鴻鈞雖然沒有明說,但老子與元始也都感受到了一絲不平常。
繼而元始更是想要借鴻鈞之后,教訓一下白浩,以泄心中的怨氣。
“此事你們不必操心,那白浩遠沒有你們想象中那么簡單。”鴻鈞皺眉道。
對于元始的挑撥,他不是不清楚,但奈何實力不如人,他卻是無法接話。
至于說對于元始的小心思,鴻鈞卻是沒有理會。
他本身也不是喜歡這幾人,他們雖然是師徒,但更多的卻是利益牽扯罷了。
“老師,難不成那白浩也已經證道了?”老子再次問道,對于剛剛鴻鈞的忌憚,他也是清楚的看在眼里。
“并沒有,不過也差不多少了。”鴻鈞解釋道。
不過鴻鈞沒有說的是,白浩雖然未曾證道,但其實力卻不弱于混元圣人,他還是要給自己留些臉面的。
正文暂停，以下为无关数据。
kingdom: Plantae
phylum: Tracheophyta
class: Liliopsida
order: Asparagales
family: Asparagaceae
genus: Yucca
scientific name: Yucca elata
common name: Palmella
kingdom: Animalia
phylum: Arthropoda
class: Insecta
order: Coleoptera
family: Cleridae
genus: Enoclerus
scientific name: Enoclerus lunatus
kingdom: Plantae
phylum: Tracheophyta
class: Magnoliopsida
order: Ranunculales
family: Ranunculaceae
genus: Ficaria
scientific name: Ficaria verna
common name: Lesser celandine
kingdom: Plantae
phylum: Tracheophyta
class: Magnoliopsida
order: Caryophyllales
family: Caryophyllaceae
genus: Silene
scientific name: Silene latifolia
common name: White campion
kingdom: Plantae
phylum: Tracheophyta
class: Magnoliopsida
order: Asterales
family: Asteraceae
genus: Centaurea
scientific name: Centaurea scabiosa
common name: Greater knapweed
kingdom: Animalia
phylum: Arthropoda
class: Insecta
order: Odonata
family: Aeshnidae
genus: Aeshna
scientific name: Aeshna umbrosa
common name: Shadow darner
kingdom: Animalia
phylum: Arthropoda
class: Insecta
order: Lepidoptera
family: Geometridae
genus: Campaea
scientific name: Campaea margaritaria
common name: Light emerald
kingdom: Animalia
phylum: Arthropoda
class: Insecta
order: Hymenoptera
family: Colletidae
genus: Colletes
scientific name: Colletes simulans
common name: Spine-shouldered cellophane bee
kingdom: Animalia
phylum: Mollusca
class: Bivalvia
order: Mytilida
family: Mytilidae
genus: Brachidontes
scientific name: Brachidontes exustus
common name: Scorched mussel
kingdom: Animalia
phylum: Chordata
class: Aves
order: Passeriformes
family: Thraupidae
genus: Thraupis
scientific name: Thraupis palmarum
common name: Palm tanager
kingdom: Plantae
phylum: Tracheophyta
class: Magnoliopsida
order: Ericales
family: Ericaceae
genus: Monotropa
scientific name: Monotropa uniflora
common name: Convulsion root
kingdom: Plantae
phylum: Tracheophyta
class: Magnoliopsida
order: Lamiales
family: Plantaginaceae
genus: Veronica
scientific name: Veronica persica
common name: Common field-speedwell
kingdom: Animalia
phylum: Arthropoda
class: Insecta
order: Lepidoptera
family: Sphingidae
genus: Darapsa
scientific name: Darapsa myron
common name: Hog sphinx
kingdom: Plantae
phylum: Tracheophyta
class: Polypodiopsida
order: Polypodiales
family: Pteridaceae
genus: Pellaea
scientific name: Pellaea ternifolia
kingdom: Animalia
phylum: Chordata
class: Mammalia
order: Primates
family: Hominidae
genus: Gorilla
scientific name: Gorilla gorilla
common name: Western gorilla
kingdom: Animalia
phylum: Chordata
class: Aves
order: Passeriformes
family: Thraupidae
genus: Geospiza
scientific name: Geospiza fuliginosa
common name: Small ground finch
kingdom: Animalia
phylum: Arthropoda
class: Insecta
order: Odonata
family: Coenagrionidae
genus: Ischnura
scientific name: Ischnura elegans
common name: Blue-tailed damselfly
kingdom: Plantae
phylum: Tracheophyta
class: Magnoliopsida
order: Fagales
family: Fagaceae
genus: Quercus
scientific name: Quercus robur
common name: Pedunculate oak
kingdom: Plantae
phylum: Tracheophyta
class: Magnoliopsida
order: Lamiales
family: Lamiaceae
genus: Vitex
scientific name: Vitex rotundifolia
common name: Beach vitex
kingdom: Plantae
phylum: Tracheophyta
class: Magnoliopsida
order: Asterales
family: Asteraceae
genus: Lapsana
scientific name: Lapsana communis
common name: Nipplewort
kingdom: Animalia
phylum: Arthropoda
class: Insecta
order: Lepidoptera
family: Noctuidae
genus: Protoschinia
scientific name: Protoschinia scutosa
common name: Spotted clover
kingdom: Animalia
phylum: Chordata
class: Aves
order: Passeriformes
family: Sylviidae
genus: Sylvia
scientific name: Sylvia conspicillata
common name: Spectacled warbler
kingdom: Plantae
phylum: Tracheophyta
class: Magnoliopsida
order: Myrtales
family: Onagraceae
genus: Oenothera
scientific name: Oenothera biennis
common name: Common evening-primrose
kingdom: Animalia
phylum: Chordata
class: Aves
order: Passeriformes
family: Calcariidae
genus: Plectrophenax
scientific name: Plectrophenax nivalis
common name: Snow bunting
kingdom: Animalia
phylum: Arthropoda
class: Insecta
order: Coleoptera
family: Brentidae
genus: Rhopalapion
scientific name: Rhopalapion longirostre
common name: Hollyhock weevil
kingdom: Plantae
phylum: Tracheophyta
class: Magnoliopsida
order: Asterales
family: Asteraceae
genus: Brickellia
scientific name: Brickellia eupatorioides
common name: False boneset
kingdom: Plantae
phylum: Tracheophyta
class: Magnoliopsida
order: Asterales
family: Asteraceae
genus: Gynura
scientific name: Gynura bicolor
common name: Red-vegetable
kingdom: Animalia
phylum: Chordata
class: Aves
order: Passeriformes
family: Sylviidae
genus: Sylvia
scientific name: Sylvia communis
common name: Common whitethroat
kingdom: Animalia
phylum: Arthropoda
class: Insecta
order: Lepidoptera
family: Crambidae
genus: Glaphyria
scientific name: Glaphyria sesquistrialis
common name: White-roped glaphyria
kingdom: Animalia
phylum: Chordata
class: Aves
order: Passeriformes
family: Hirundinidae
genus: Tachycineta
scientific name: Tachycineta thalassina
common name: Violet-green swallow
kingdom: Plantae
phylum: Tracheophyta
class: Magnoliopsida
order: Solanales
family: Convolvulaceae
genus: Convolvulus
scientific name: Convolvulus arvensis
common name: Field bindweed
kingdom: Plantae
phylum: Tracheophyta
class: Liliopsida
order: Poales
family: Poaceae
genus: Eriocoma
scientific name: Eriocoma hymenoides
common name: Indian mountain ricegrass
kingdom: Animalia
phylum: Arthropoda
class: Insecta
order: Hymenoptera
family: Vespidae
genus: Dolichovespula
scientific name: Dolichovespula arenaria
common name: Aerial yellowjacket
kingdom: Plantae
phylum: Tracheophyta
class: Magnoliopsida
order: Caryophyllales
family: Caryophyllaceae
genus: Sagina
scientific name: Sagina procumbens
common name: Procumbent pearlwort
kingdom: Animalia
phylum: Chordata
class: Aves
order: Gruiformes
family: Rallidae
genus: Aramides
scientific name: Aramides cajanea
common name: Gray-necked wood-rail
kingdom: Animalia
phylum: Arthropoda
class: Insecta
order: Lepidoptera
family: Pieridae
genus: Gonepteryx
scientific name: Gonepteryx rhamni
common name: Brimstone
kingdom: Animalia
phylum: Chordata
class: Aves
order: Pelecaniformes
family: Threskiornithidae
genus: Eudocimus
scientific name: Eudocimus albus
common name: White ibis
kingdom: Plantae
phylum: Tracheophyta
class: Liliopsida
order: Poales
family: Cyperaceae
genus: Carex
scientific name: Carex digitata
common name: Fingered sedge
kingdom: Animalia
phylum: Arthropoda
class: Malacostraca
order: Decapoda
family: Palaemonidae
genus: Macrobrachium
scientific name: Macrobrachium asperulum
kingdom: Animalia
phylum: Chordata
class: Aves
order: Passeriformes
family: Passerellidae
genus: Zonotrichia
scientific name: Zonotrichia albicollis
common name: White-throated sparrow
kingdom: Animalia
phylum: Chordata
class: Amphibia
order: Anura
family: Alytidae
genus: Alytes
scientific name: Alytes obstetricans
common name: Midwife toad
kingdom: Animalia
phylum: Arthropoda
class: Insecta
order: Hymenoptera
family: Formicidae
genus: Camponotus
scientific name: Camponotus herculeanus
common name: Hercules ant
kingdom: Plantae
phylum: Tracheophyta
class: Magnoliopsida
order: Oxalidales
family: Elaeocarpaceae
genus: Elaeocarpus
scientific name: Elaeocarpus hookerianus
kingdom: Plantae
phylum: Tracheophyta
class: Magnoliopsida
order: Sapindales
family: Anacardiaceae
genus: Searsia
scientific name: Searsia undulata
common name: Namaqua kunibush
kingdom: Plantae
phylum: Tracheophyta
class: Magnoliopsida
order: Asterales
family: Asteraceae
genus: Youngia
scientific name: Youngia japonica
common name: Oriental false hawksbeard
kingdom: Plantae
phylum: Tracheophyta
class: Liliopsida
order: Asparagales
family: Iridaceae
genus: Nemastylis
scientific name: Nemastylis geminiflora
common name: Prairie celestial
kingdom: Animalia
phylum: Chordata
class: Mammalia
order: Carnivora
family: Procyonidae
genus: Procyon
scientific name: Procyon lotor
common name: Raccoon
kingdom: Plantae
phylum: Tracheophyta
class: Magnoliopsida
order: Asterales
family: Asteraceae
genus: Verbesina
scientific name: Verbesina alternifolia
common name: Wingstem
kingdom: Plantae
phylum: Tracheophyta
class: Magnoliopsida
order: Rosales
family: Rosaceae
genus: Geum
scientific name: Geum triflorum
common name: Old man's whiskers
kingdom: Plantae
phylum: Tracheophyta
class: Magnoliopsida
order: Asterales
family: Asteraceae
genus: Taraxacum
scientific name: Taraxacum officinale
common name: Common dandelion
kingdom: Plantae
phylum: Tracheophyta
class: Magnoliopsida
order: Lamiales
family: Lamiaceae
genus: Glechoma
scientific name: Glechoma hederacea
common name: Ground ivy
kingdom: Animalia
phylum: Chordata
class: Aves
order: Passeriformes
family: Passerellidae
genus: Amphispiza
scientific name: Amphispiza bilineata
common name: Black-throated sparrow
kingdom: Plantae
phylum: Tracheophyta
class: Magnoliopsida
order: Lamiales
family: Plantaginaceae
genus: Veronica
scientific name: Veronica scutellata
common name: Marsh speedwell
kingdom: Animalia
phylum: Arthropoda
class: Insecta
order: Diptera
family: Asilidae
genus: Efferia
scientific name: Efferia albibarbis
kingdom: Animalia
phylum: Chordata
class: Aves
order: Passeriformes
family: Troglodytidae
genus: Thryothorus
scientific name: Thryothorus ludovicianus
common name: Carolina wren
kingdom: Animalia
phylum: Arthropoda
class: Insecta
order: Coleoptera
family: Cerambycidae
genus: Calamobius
因為惦記著通天的事,鴻鈞也沒有心思久留,在囑咐二人不要錯過講道之期后,就轉身離開了。
鴻鈞雖然忌憚白浩,但通天對于他來說卻是太過重要,卻是不能輕易放棄。
哪怕是真的有白浩出手,他也是要爭取一二的。
作為洪荒天地唯一的圣人,鴻鈞的實力也是十分恐怖的。
在加上天道之力的加持,卻是可一念之間穿梭與洪荒各地。
轉瞬間,鴻鈞卻是已經來到了青丘之外。
他之所以來此,卻是因為白浩與通天二人還未進入青丘。
“鴻鈞道友?可真是稀客啊。”白浩笑吟吟的看著鴻鈞。
“白浩道友,你我之見并沒有什么深仇大恨,道友何故處處與我為難呢。”
與白浩相反,鴻鈞的表情卻是算不上好,實在是他子啊白浩這里受挫太多了。
“道友說笑了,我可什么都沒做,這個罪名我可不擔。”白浩不在意的說道。
“哼,那通天本事我命定的弟子,難道不是道友出手阻止的?”鴻鈞冷哼道。
“見過鴻鈞道友,此事卻是與白浩道友無關,完全是我自己的選擇。”通天上前一步說道。
“你自己的選擇?那可知你放棄的是什么?那可是證道的機緣。”
在聽到通天的話語之后,鴻鈞的臉色更加的不好了。